[WORK REQUEST] Write out, exactly and in full, the line where "Document page, 1275x1650 pixels." appears together with all lines that follow it in the entries below. Do not include pictures.

(Bounding box prediction data)
════
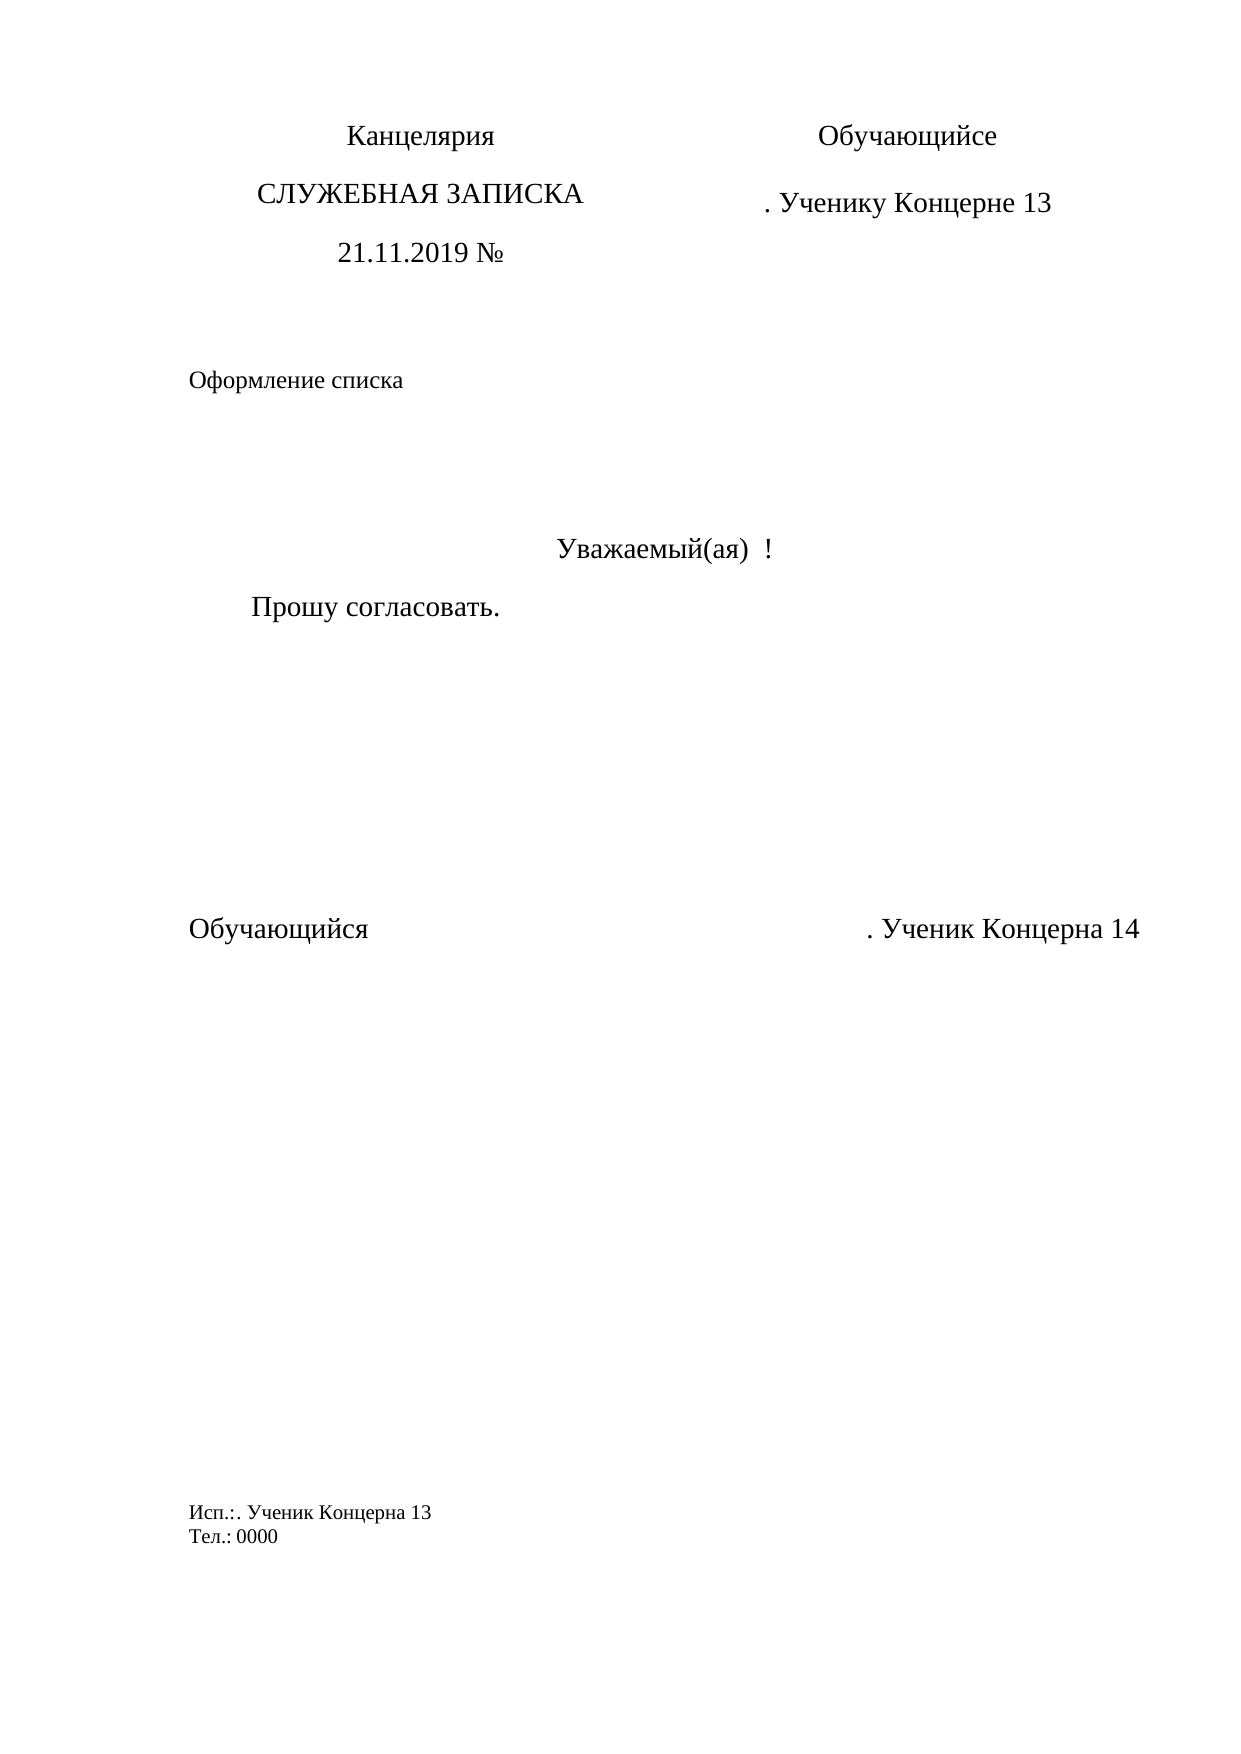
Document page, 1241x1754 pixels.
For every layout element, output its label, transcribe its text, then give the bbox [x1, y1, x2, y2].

table_header Обучающийся [177, 912, 664, 945]
table_cell Уважаемый(ая) ! [177, 419, 1152, 589]
table_header Канцелярия СЛУЖЕБНАЯ ЗАПИСКА 21.11.2019 № [177, 118, 664, 302]
table_header . Ученик Концерна 14 [664, 912, 1151, 945]
table_header Обучающийсе . Ученику Концерне 13 [664, 118, 1152, 302]
text Прошу согласовать. [177, 589, 1152, 623]
table_cell Оформление списка [177, 302, 1152, 418]
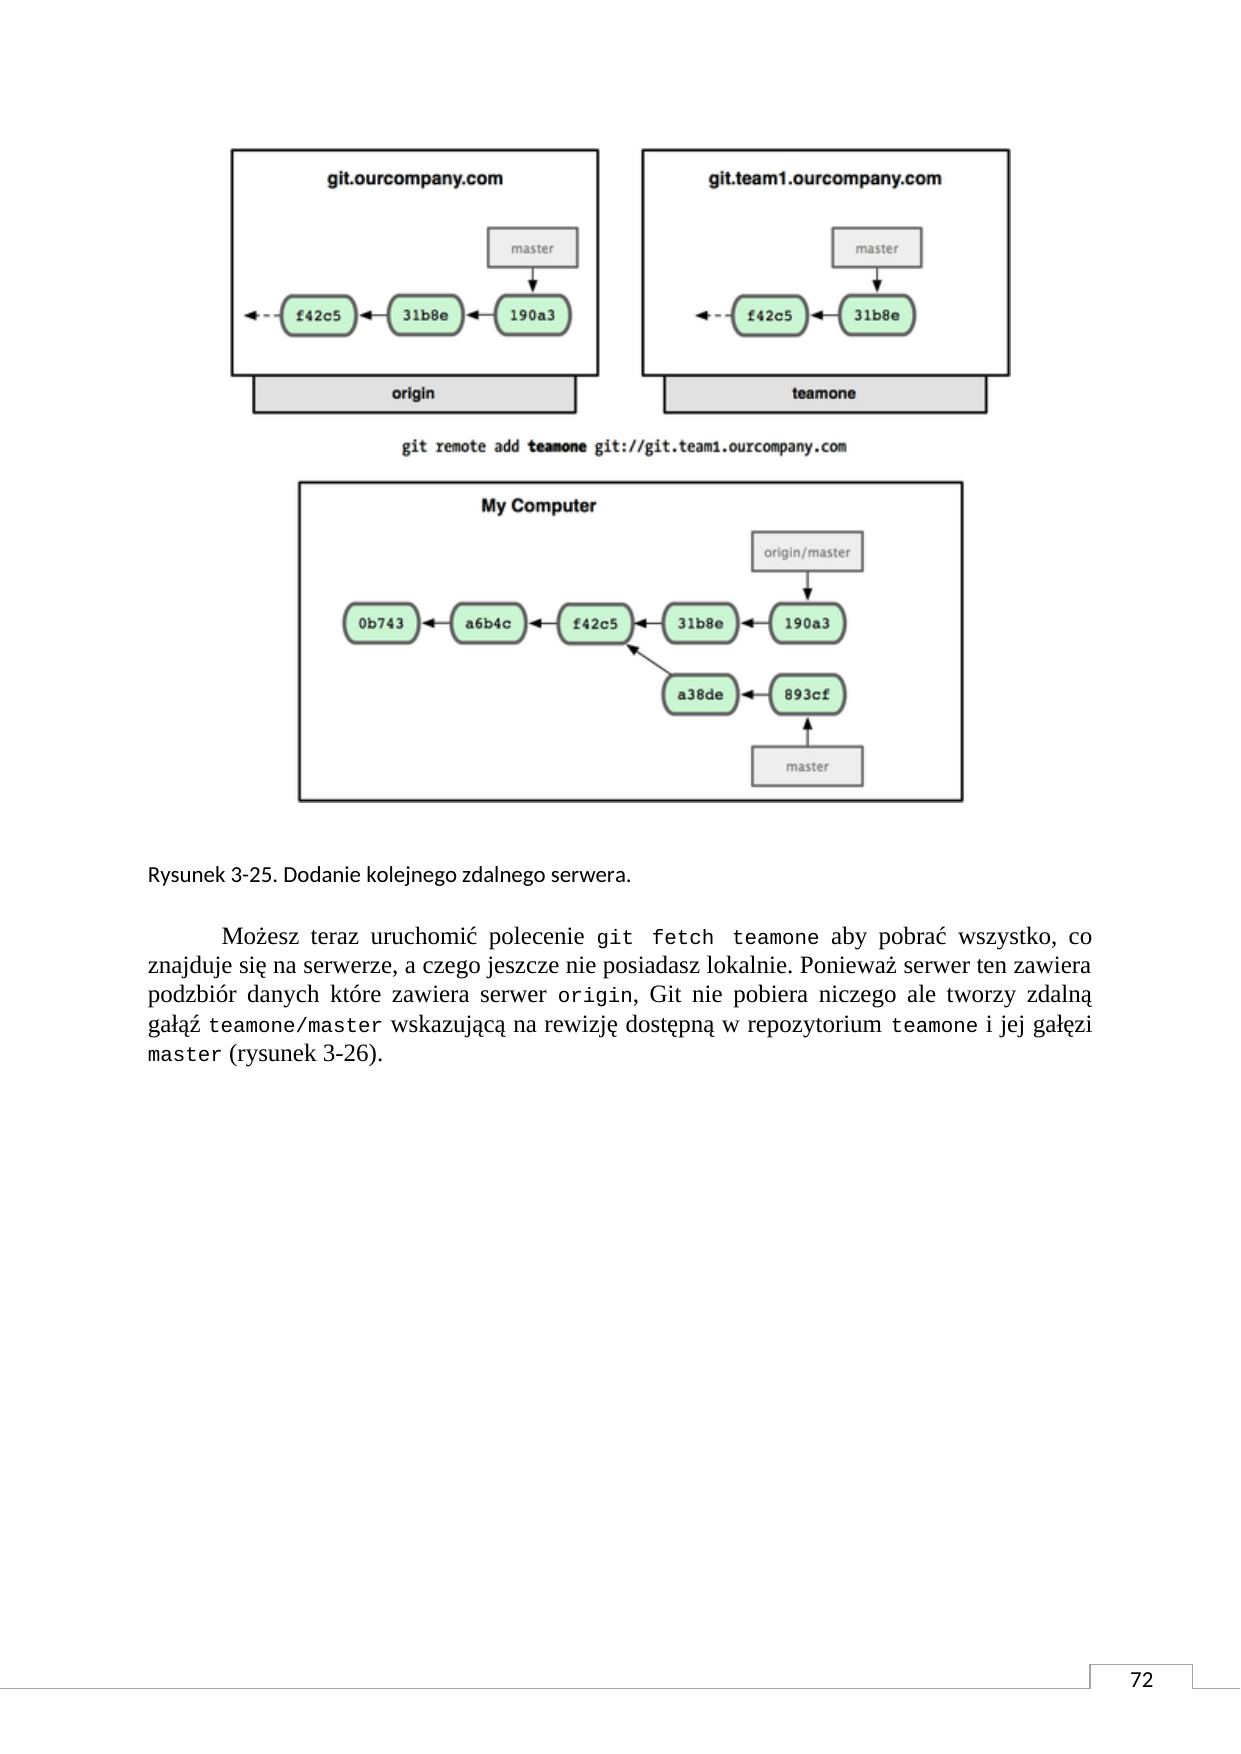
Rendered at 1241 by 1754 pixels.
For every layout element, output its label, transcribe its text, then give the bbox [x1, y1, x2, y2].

text Możesz teraz uruchomić polecenie git fetch teamone aby pobrać wszystko, co znajduje się na serwerze, a czego jeszcze nie posiadasz lokalnie. Ponieważ serwer ten zawiera podzbiór danych które zawiera serwer origin, Git nie pobiera niczego ale tworzy zdalną gałąź teamone/master wskazującą na rewizję dostępną w repozytorium teamone i jej gałęzi master (rysunek 3-26). [148, 921, 1093, 1068]
picture [229, 147, 1011, 803]
text Rysunek 3-25. Dodanie kolejnego zdalnego serwera. [148, 827, 1093, 888]
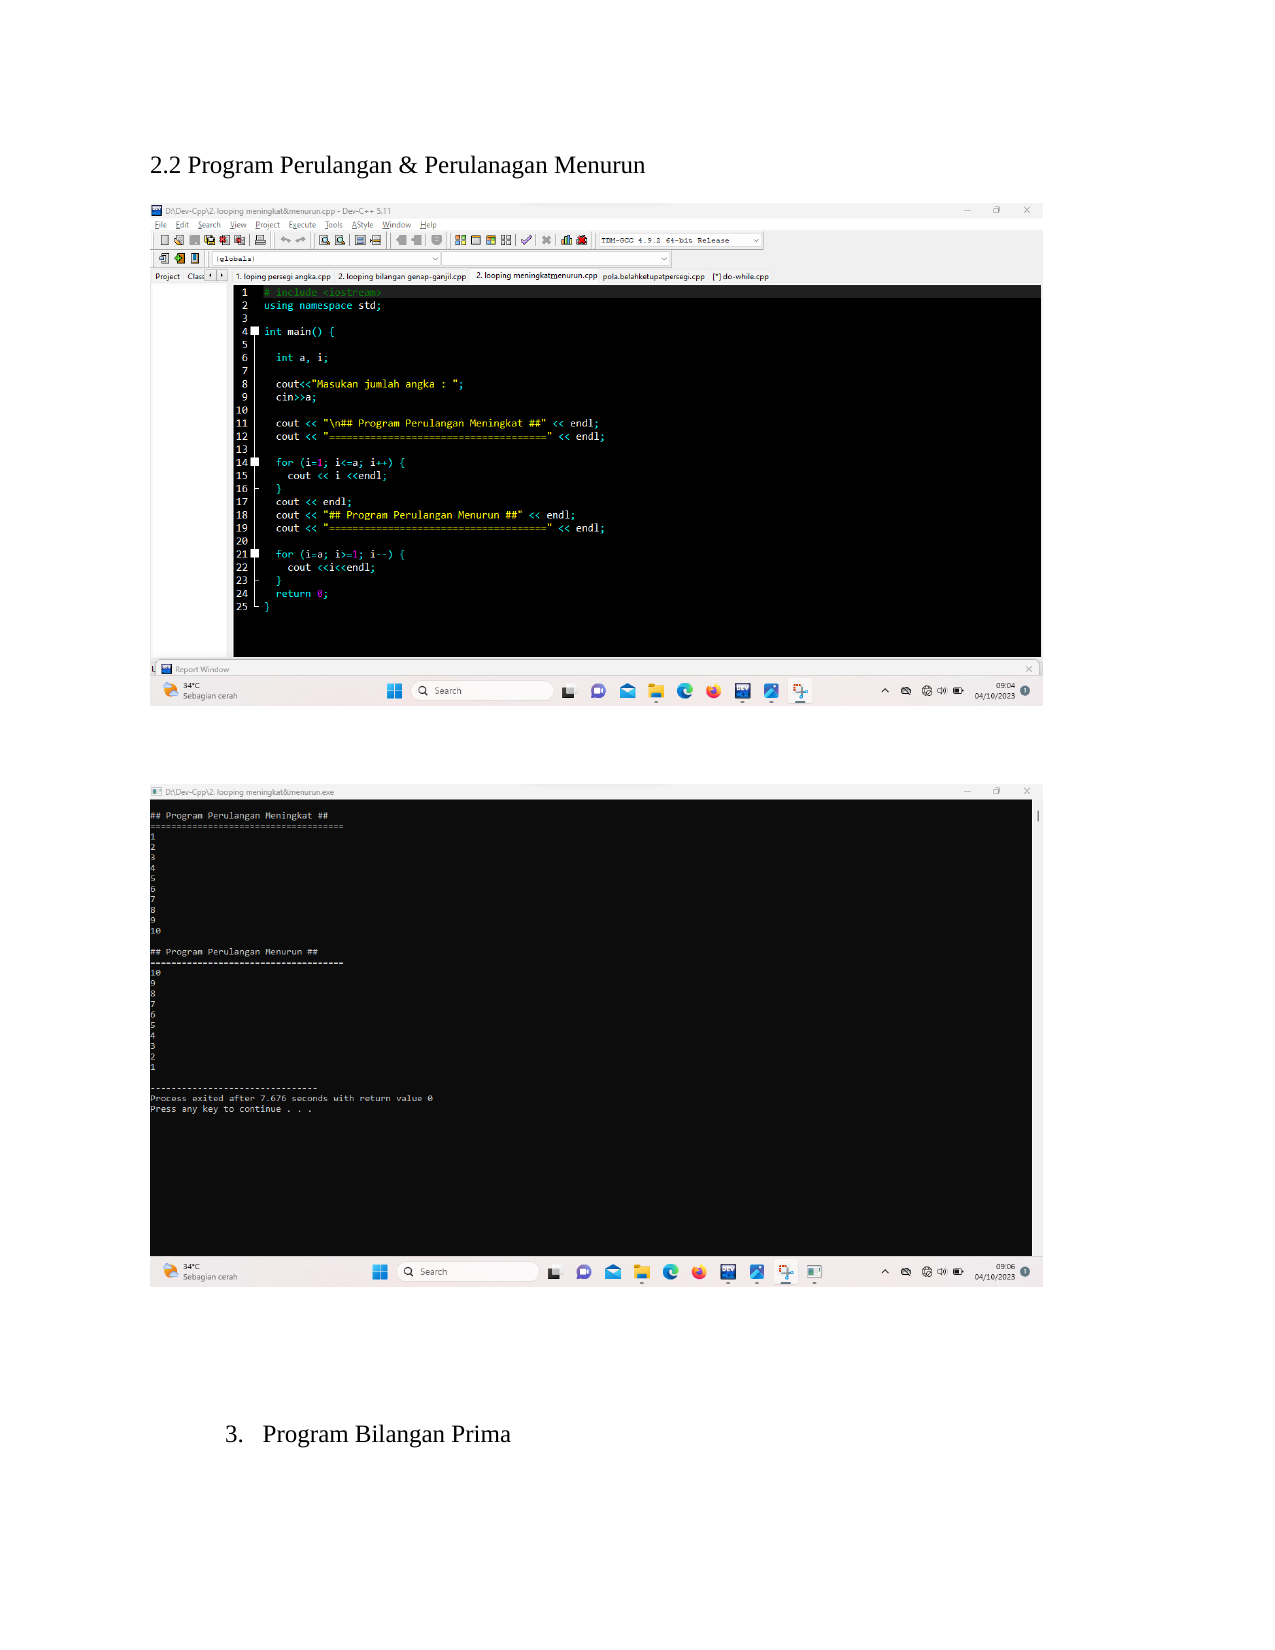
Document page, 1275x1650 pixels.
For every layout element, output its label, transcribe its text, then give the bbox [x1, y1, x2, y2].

picture [150, 784, 1043, 1287]
picture [150, 203, 1043, 706]
list Program Bilangan Prima [225, 1419, 1125, 1448]
list Program Perulangan & Perulanagan Menurun [150, 150, 1125, 179]
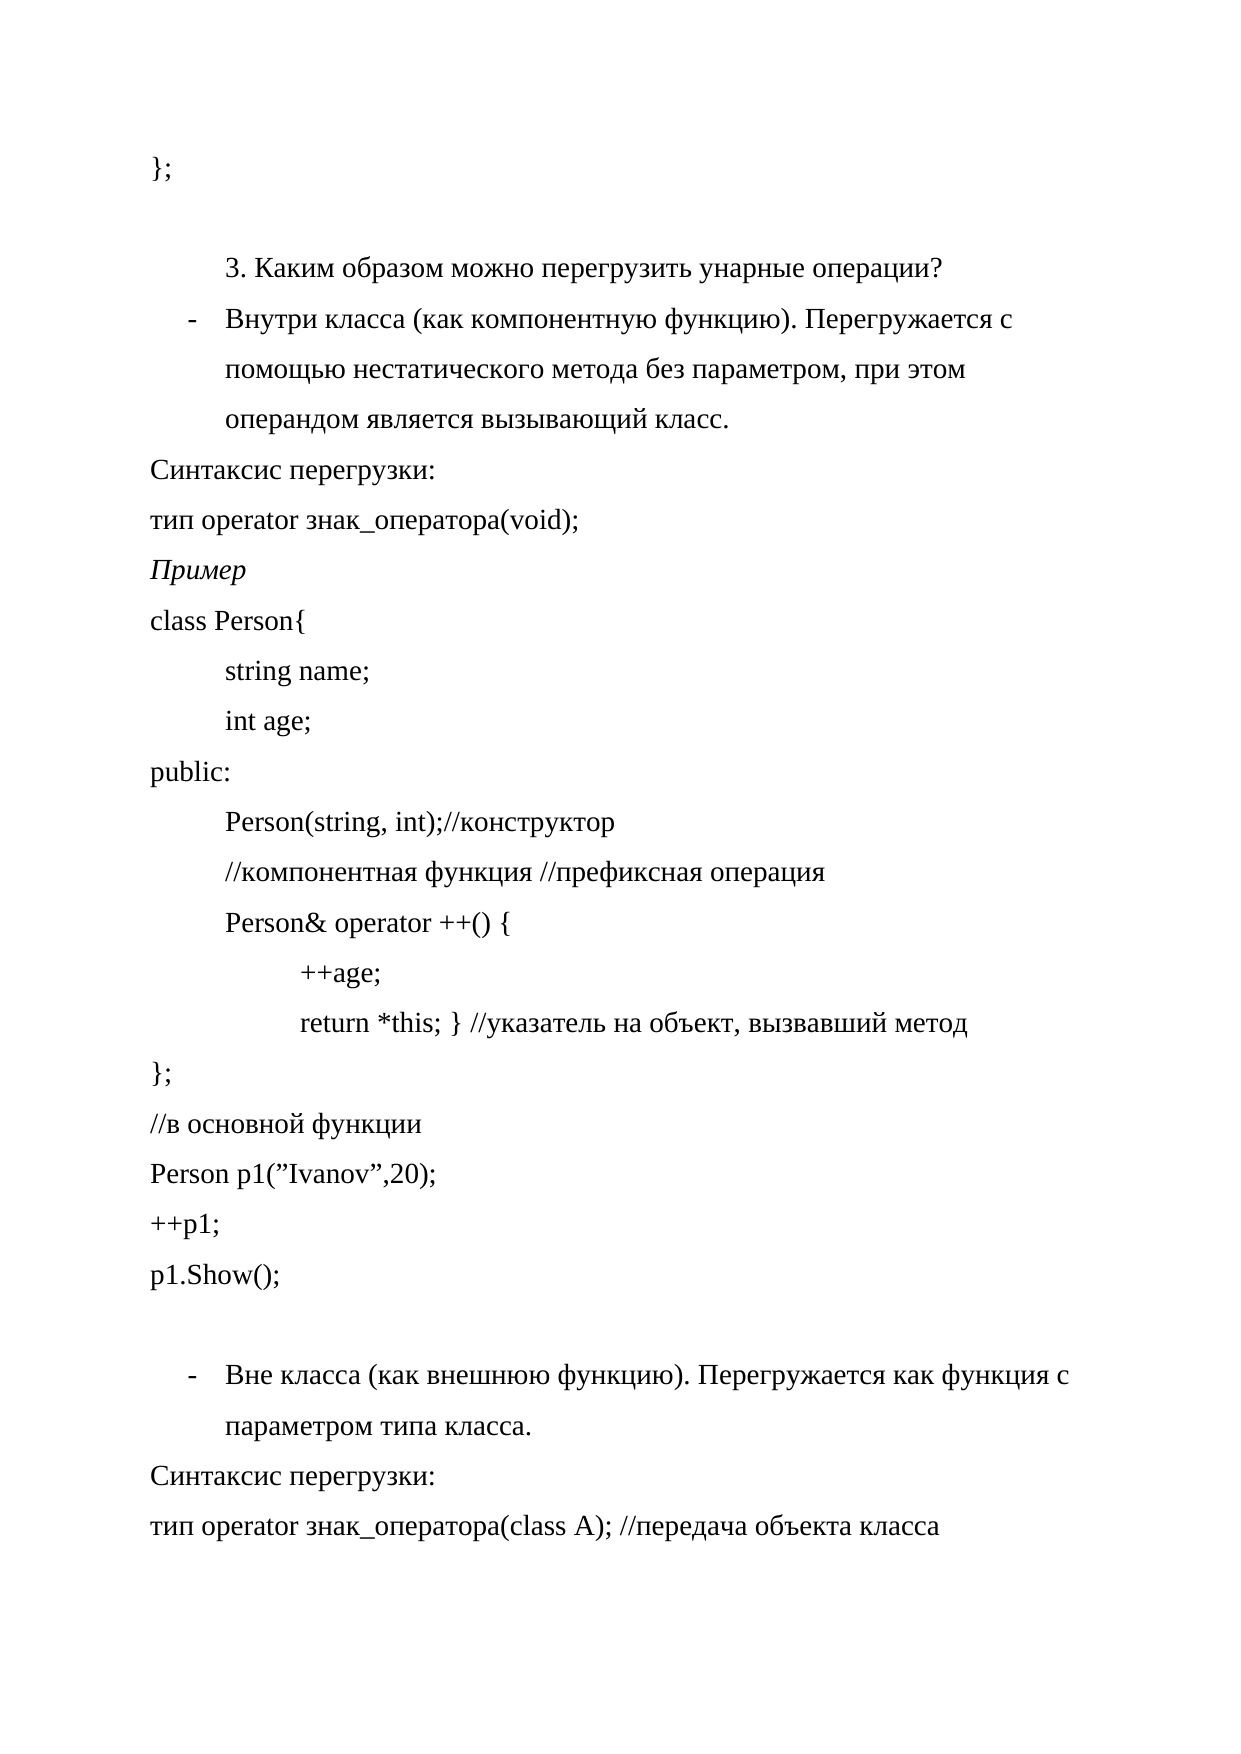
════
[RESPONSE TO THIS EXERCISE]
Document page, 1275x1650 pixels.
For every layout element, output its label, transcribe its text, then give the bbox [x1, y1, x2, y2].

picture [150, 784, 1043, 1287]
picture [150, 203, 1043, 706]
list Program Bilangan Prima [225, 1419, 1125, 1448]
list Program Perulangan & Perulanagan Menurun [150, 150, 1125, 179]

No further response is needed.